La alegría de la muerte

Ha estado contemplando el disparate ese que ha tenido Cassandra, con el año de cárcel que le han echado por los chistes referidos a Carrero Blanco. Nada menos que la Audiencia Nacional le mete un año de prisión. Por humillar a las víctimas. Y hay más gente empurada por tener la lengua suelta. Por enaltecer –dicen–. Lo que hay que leer.
¿Qué es humillar? Yo cuando pienso en la humillación, veo a una mujer vestida con harapos, rapada, cubierta de ceniza y escupitajos, purgada con ricino, arrastrando botes y latas, seguida por una multitud de niños y perros. Cuando la similitud se establece con esa víctima, hay humillación, como le pasaba a las mujeres de izquierdas en la guerra civil, que aparte de matarles al marido, al hermano, al padre, o al hijo, les aplicaban el tratamiento humillante. Se humilla a la mujer, diciéndole "cállate, estúpida [o te reviento]". Cosas así, humillan. Ahora bien, por un chiste, hacia alguien que murió hace décadas..., creo que no hay humillación más que en la calenturienta mente del fiscal, de los jueces y de quienes elaboran esas leyes tan raras.

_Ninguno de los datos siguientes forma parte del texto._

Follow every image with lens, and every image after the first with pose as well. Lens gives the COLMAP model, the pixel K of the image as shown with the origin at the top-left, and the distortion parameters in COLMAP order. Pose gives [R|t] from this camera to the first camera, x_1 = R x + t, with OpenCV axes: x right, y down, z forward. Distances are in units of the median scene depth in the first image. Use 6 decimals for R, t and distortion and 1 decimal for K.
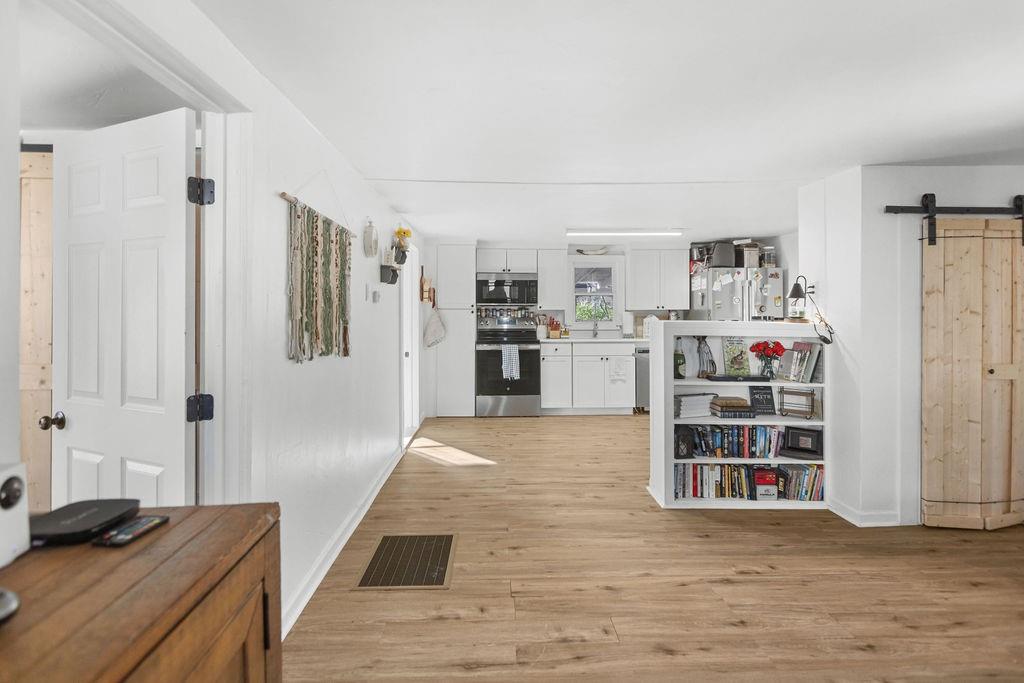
lens RADIAL K [[478.1, 0, 511.0], [0, 478.1, 309.2], [0, 0, 1]] dist [0.000041, 0.000072]
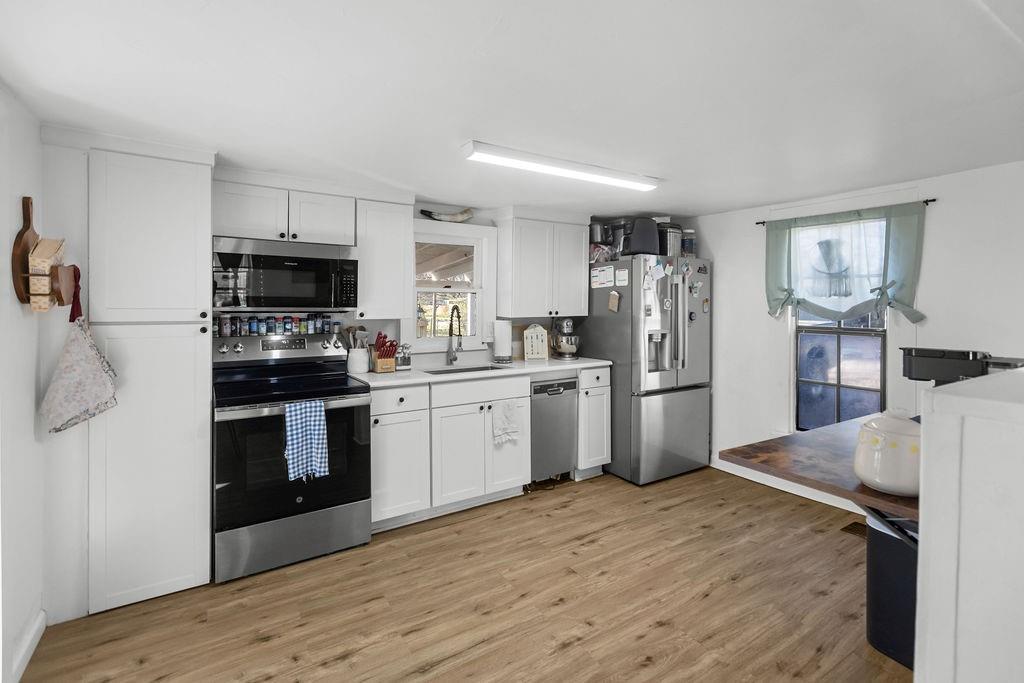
lens RADIAL K [[473.2, 0, 511.5], [0, 473.2, 307.4], [0, 0, 1]] dist [-0.001348, 0.000252]
pose [[0.858840, -0.000335, 0.512243, -0.101056], [-0.006768, 0.999905, 0.012001, -0.032565], [-0.512199, -0.013774, 0.858756, 0.857786]]
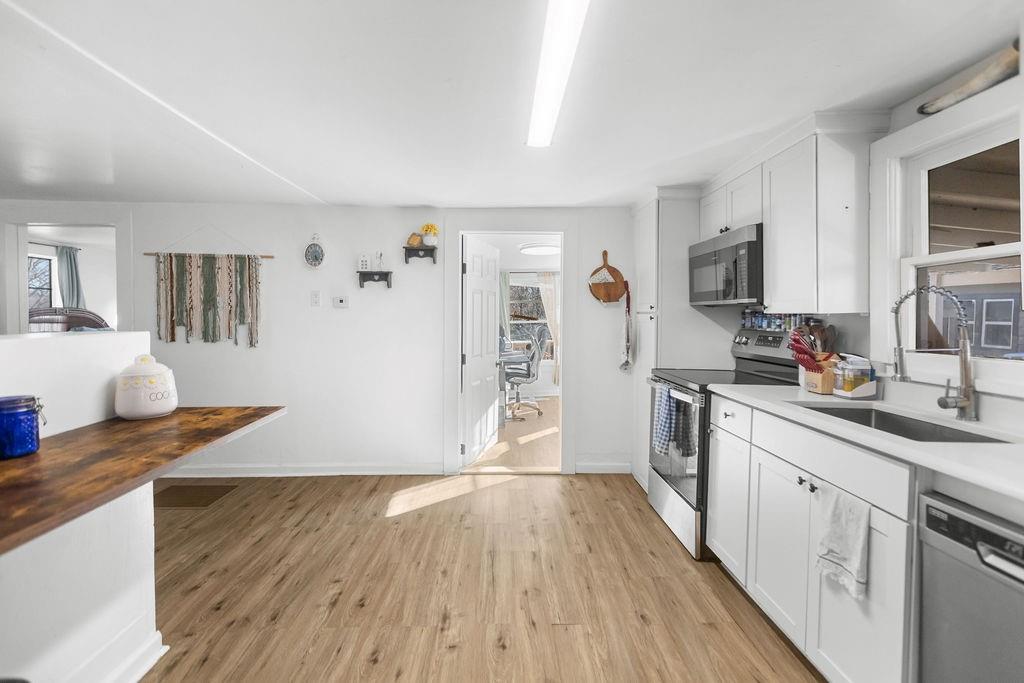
lens RADIAL K [[467.4, 0, 513.5], [0, 467.4, 328.6], [0, 0, 1]] dist [0.002116, -0.000145]
pose [[-0.005860, 0.027775, -0.999597, 0.788633], [0.000425, 0.999614, 0.027773, 0.005213], [0.999983, -0.000262, -0.005870, 1.380528]]
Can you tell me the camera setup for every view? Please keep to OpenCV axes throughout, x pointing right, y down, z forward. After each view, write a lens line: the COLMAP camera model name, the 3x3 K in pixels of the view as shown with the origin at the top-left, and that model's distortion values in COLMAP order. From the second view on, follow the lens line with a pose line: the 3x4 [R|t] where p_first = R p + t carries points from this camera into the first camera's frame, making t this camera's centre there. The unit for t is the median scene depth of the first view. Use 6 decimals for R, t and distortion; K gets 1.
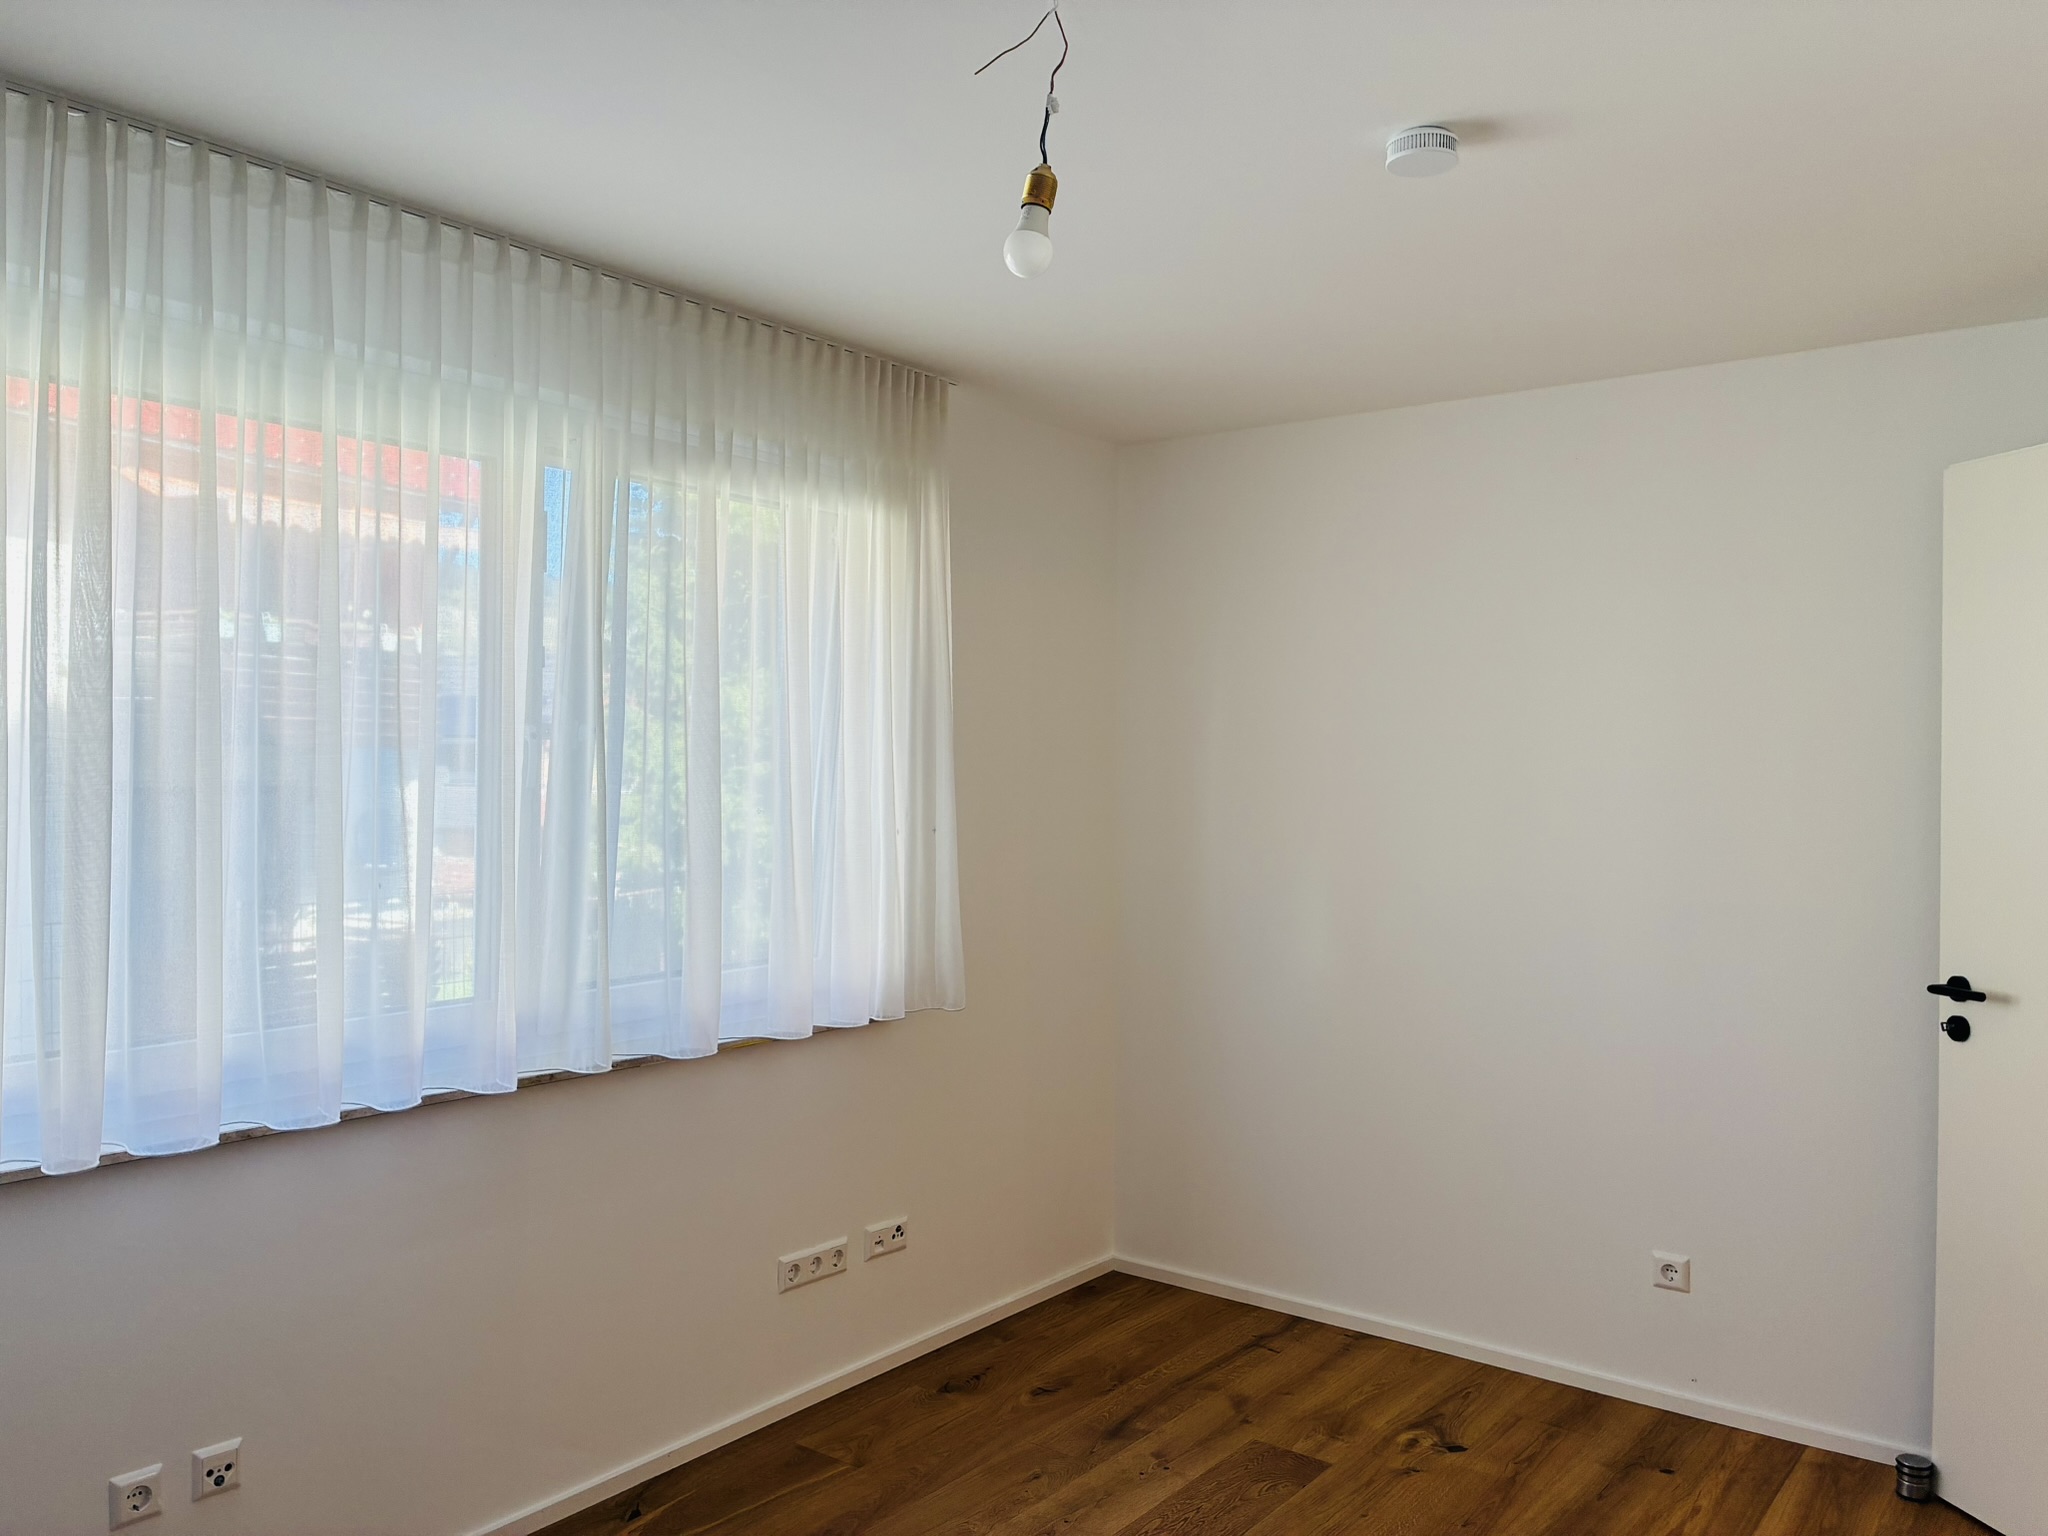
lens RADIAL K [[1548.7, 0, 1017.5], [0, 1548.7, 771.1], [0, 0, 1]] dist [0.023619, -0.042706]
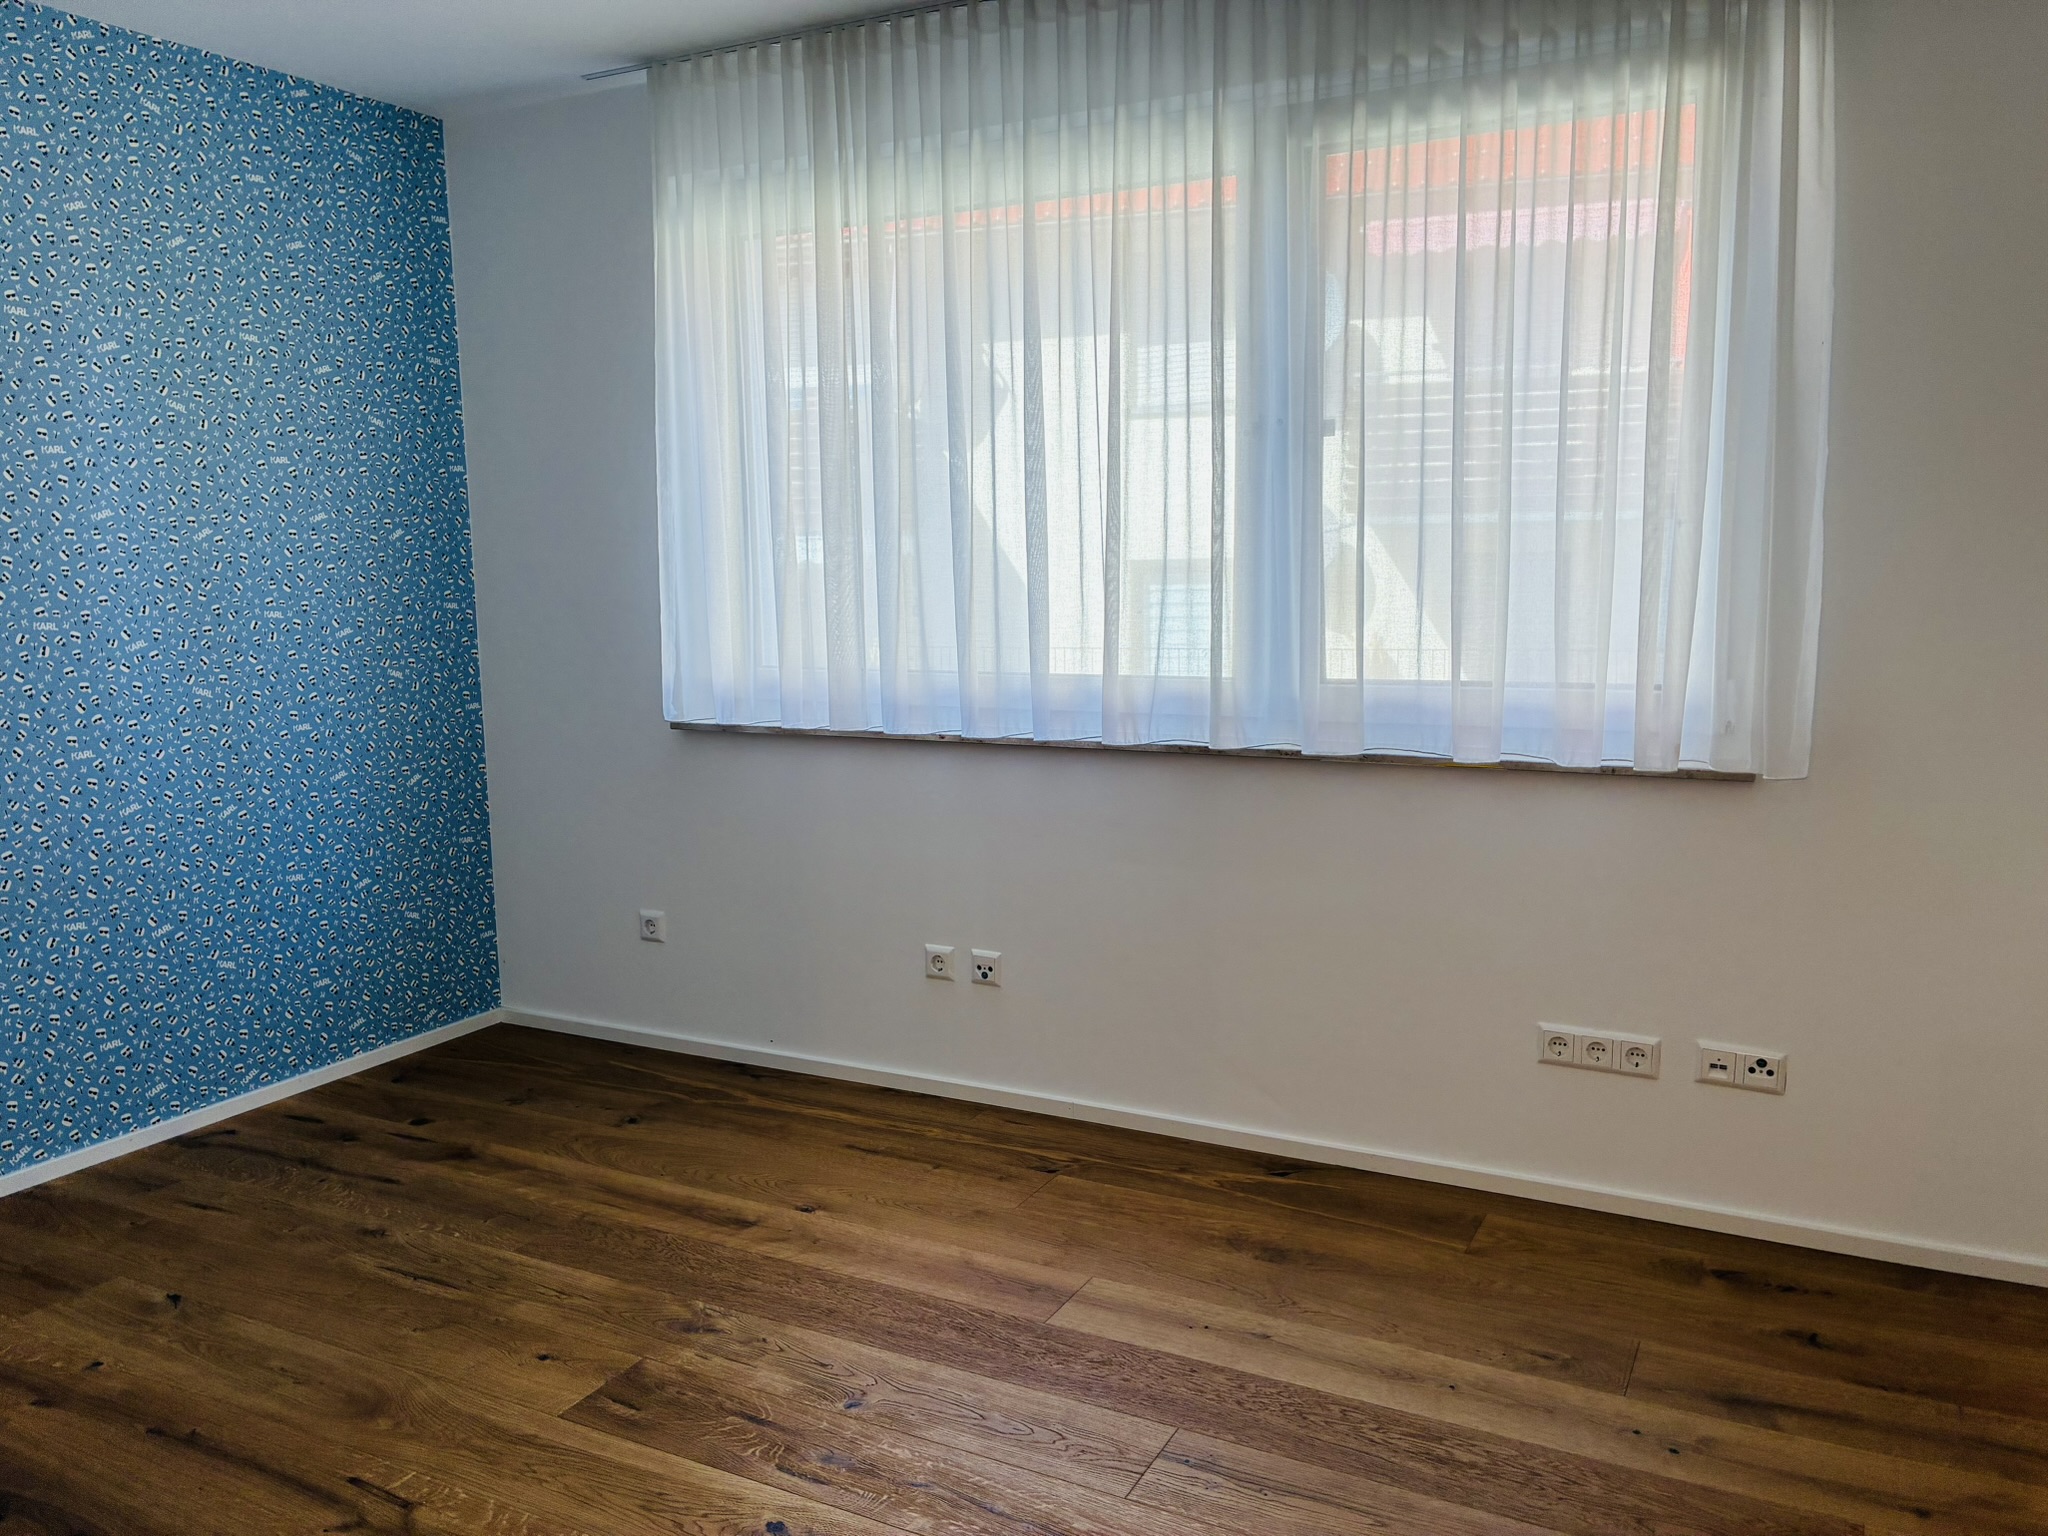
lens RADIAL K [[1548.7, 0, 1016.9], [0, 1548.7, 772.5], [0, 0, 1]] dist [0.023619, -0.042706]
pose [[0.166542, 0.129887, -0.977442, 0.663478], [0.011411, 0.990966, 0.133629, 0.057694], [0.985968, -0.033409, 0.163556, 0.602527]]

Porque claro, estos tipos, reaccionarios de chaqué, quieren que sintamos dolor y angustia por la muerte de los suyos… ¿Sabéis cuál es el problema que pienso que tienen todos esos agrios gestores, que modifican el Código Penal para legislar contra quienes les molestan? Pues es un problema filosófico: el problema de la muerte. La muerte de, precisamente de ellos.
Esos señores de horca y cuchillo, millonarios satisfechos, se dan cuenta de que van a morir. Se sienten tristes, angustiados, temerosos ante la pavorosa majestad de La Inevitable… Y empiezan a dar bocados a su alrededor. Que ellos, tan señalados, tan prepotentes, con tantísimo dinero, tengan el mismo fin que una pobre gitana rumana negra homosexual de religión musulmana… No les parece adecuado, se ponen rabiosos. Y modifican el Código Penal, porque piensan que alguien se reirá de ellos, sin poderlo evitar.
Todos vamos a morir, sí. Que yo, un pelón insignificante, fallezca, es algo que genera indiferencia. Carezco de importancia, ¿qué puede importarme? Esa es mi opción filosófica. Cuando llegue mi hora allí estaré yo, tan tranquilo. Y habrá –con algo de suerte–, quien se alegre de mi óbito. Humillación no habrá. Mientras no os rapen y os hagan beber vinagre con hiel, no hay humillación que valga.
Ahora bien, mientras me llega el turno, permítanme que lea con imperturbable serenidad, y con unas cosquillas en las entrañas, y tal vez haciendo un chascarrillo, las necrológicas, y compruebe como uno tras otro, van cayendo los grandes. Este de cáncer, aquél de infarto, aquélla de un tiro que le da un pariente, al otro que ya no se le levanta… Que el día que le toca a cada cual, –según la tradición católica basta un acto de contrición–, todos ascendemos a los Cielos... ¿Fue Cristo –tal vez–, un astronauta? ¿Acaso le pusieron una bomba? ¿Humillo con esta reflexión, a las víctimas del Imperio Romano?
Así es la muerte de todos. Más democrática y alegre, imposible.